● **Work to complete**: From the records below, copy out each line that has the word "Studio".

● **Provided entries**:

╭──

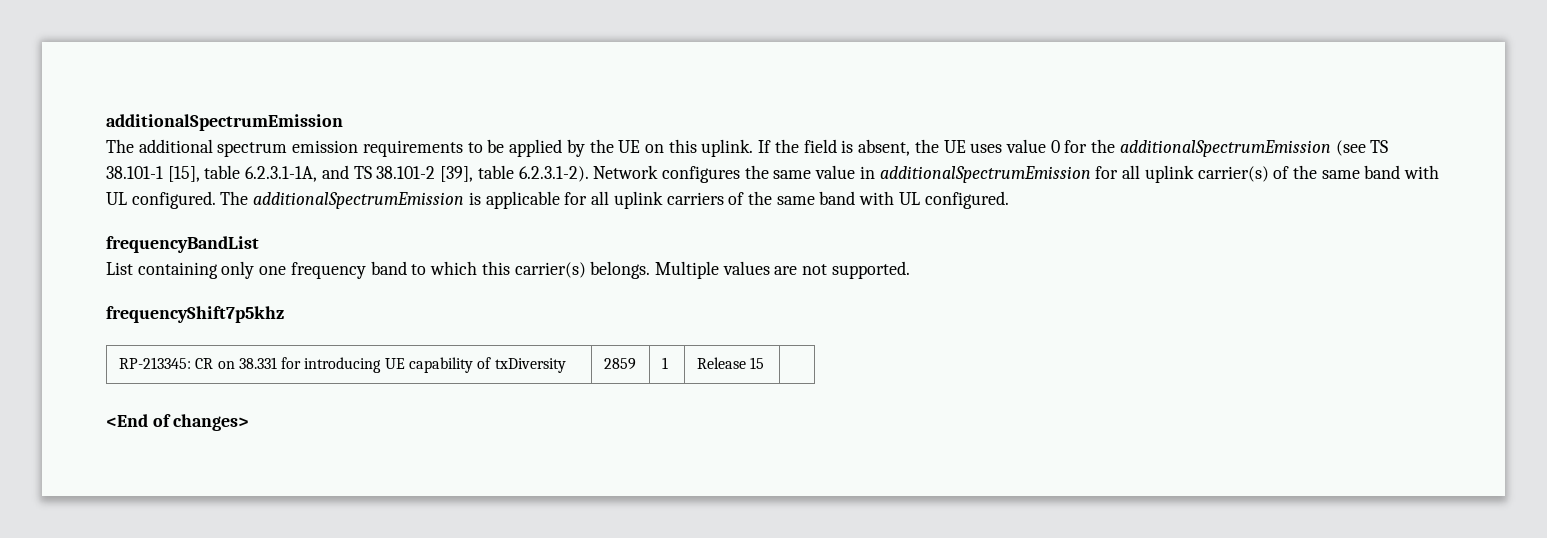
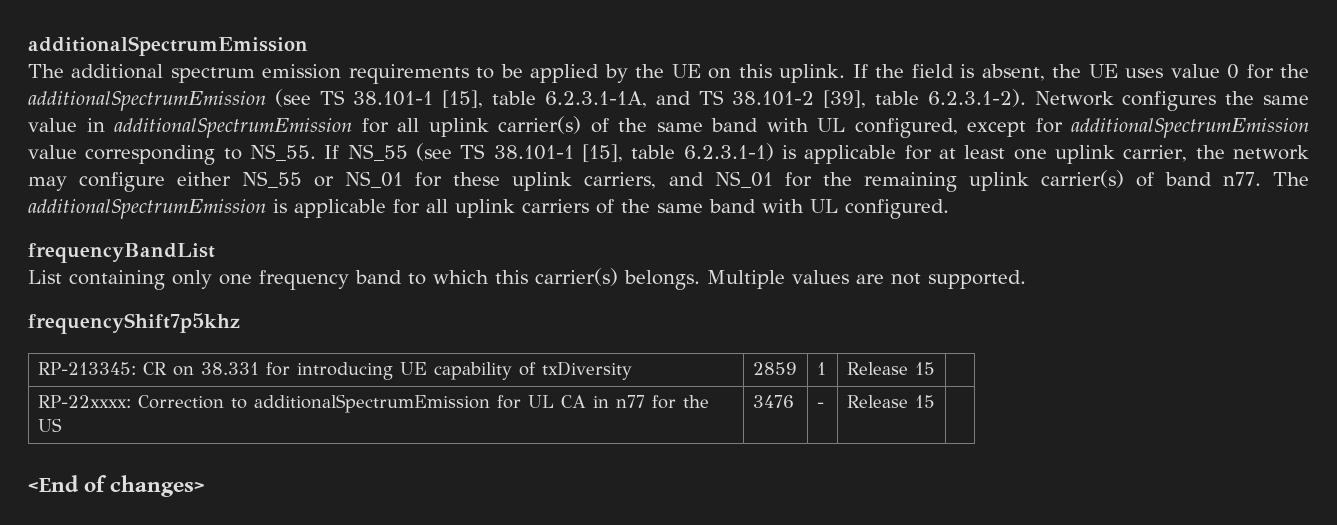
[131,191,216,209] configured. -> [854,118,1309,138] [28,143,1309,165] [28,170,1261,192] configured, except for additionalSpectrumEmission value corresponding to NS_55. If NS_55 (see TS 38.101-1 [15], table 6.2.3.1-1) is applicable for at least one uplink carrier, the network may configure either NS_55 or NS_01 for these uplink carriers, and NS_01 for the remaining uplink carrier(s) of band n77.
(765, 363) none -> [37,394,709,413] [37,418,62,432] [752,395,794,408] [816,402,824,408] [846,395,935,408] // RP-22xxxx: Correction to additionalSpectrumEmission for UL CA in n77 for the US | 3476 | - | Release 15 |

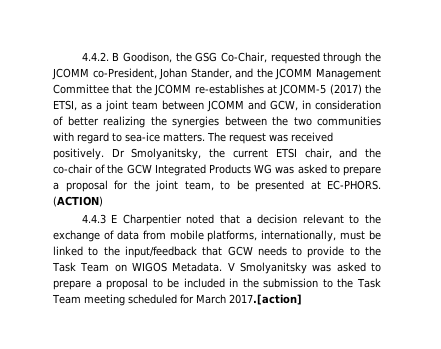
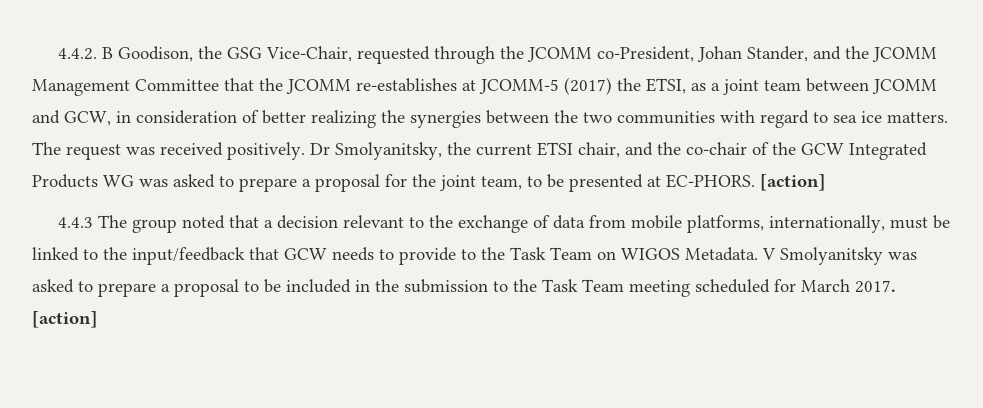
[220,52,267,63] Co-Chair, -> [265,46,352,62] Vice-Chair,
[125,132,160,142] sea-ice -> [833,111,882,123] sea ice
[53,196,103,207] (ACTION) -> [760,174,825,191] [action]
[111,214,182,226] E Charpentier -> [97,215,177,233] The group
[228,294,302,305] 2017.[action] -> [855,280,896,293] [32,311,97,328] 2017. [action]

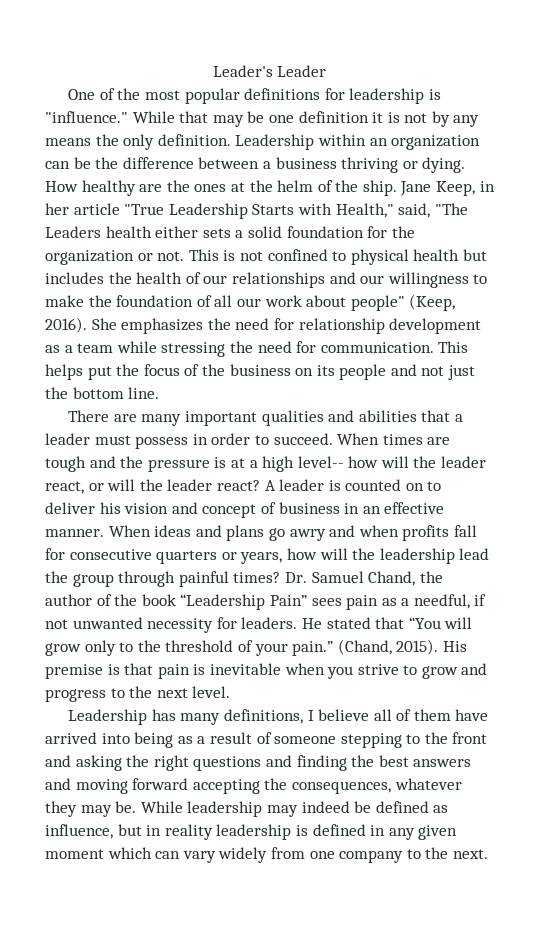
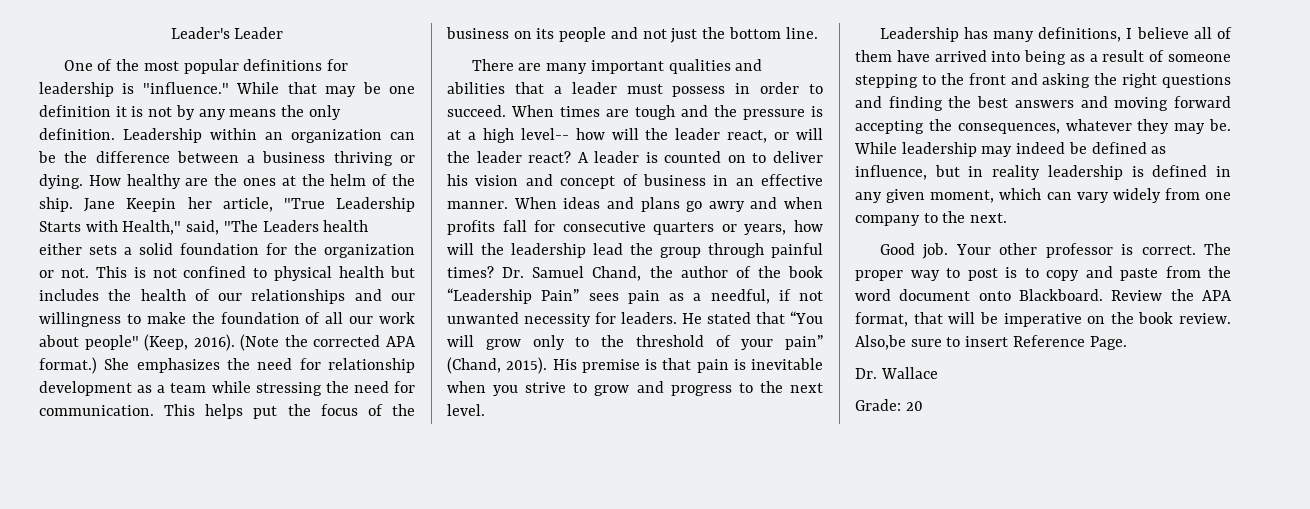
[436,181,495,196] [45,203,120,215] Keep, in her article -> [126,197,273,212] Keepin her article,
(87, 325) none -> [240,334,416,351] [39,357,97,374] (Note the corrected APA format.)
[292,641,334,656] pain.” -> [785,335,823,350] pain”
[45,849,104,859] moment -> [930,190,995,203] moment,
(488, 854) none -> [879,243,1231,259] [855,266,1231,281] [855,289,1232,301] [855,312,1231,327] [855,335,1127,350] [855,367,938,379] [855,399,923,411] // Good job. Your other professor is correct. The proper way to post is to copy and paste from the word document onto Blackboard. Review the APA format, that will be imperative on the book review. Also,be sure to insert Reference Page. // Dr. Wallace // Grade: 20

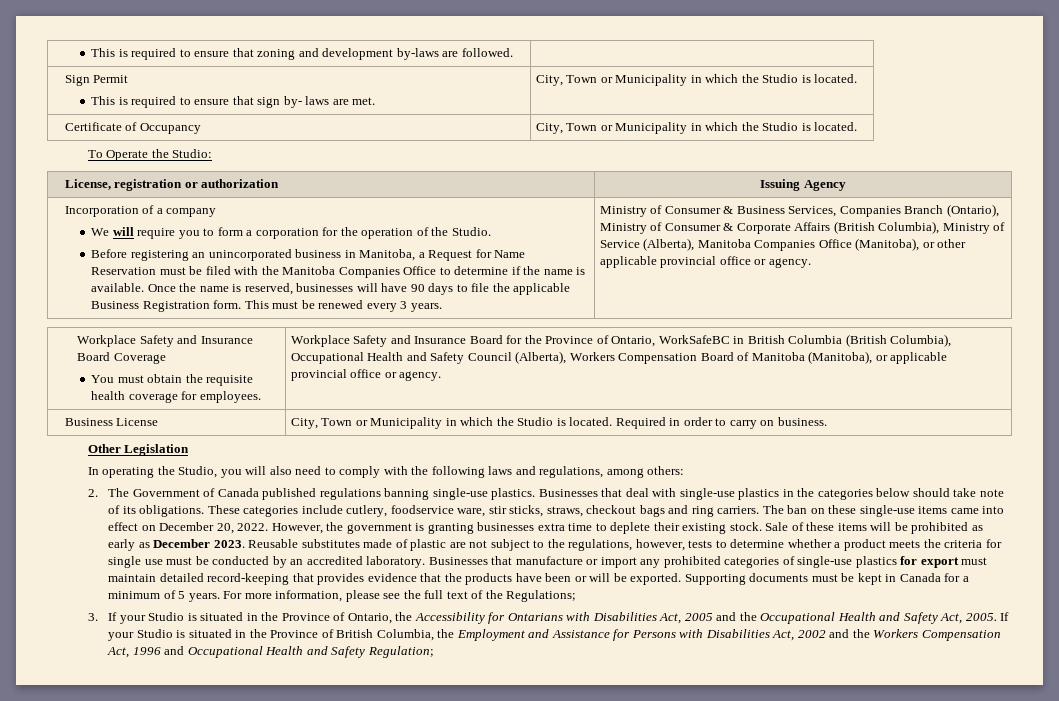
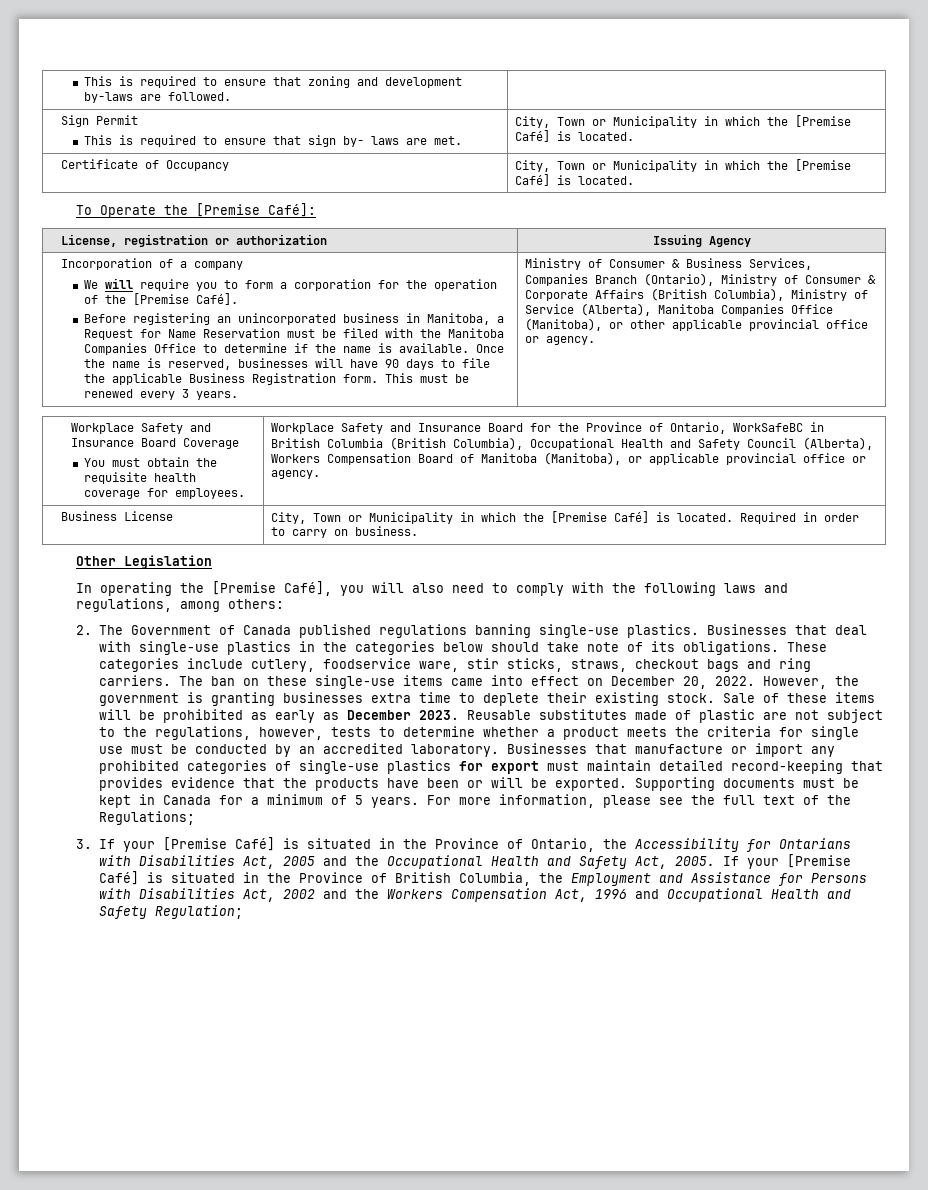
[762,74,799,83] Studio -> [795,115,852,127] [515,130,551,142] [Premise Café]
[762,122,799,131] Studio -> [795,159,852,171] [515,174,551,186] [Premise Café]
[172,149,213,158] Studio: -> [196,203,317,217] [Premise Café]:
[451,227,491,236] Studio. -> [132,293,238,305] [Premise Café].
[517,417,554,426] Studio -> [551,511,650,523] [Premise Café]
[178,466,218,478] Studio, -> [212,581,333,596] [Premise Café],
[148,612,185,621] Studio -> [162,837,275,851] [Premise Café]
[136,629,173,638] Studio -> [786,854,851,868] [98,871,139,885] [Premise Café]

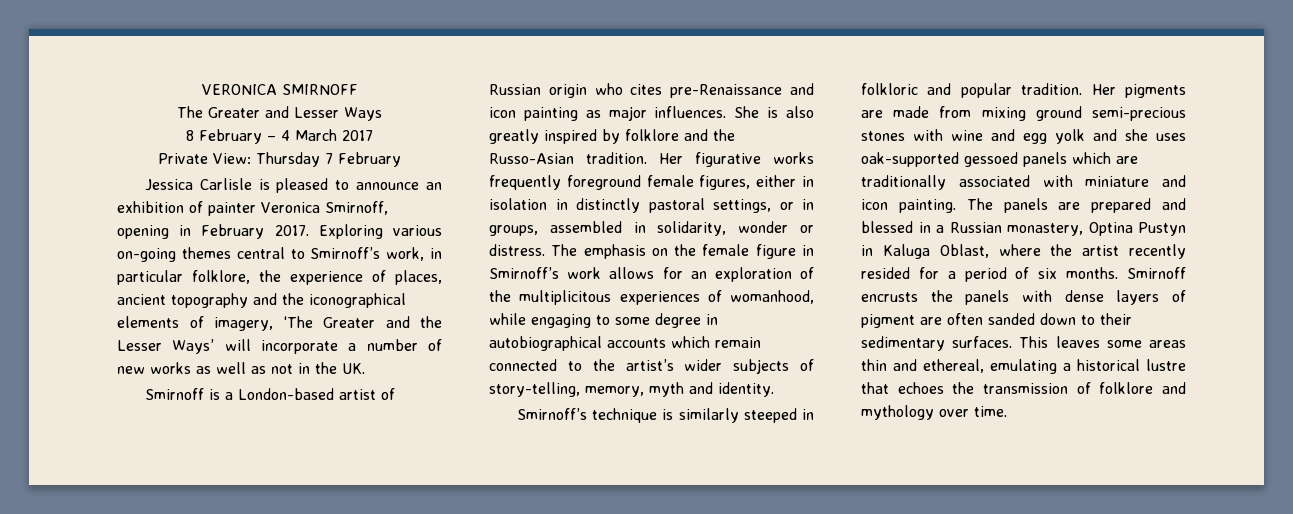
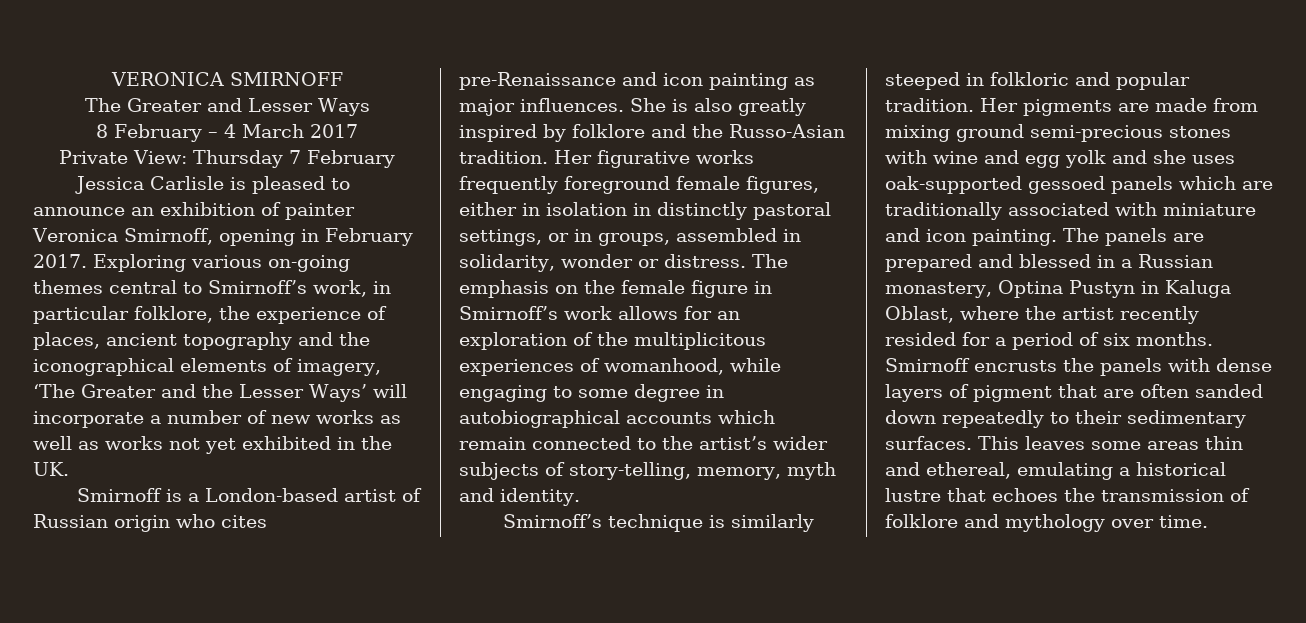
[271,364,293,374] not -> [105,436,331,454] works not yet exhibited
(915, 321) none -> [1058,384,1097,398] that
(1076, 319) none -> [942,410,1044,428] repeatedly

╰──

● **Finished exercise**:
[762,74,799,83] Studio -> [795,115,852,127] [515,130,551,142] [Premise Café]
[762,122,799,131] Studio -> [795,159,852,171] [515,174,551,186] [Premise Café]
[172,149,213,158] Studio: -> [196,203,317,217] [Premise Café]:
[451,227,491,236] Studio. -> [132,293,238,305] [Premise Café].
[517,417,554,426] Studio -> [551,511,650,523] [Premise Café]
[178,466,218,478] Studio, -> [212,581,333,596] [Premise Café],
[148,612,185,621] Studio -> [162,837,275,851] [Premise Café]
[136,629,173,638] Studio -> [786,854,851,868] [98,871,139,885] [Premise Café]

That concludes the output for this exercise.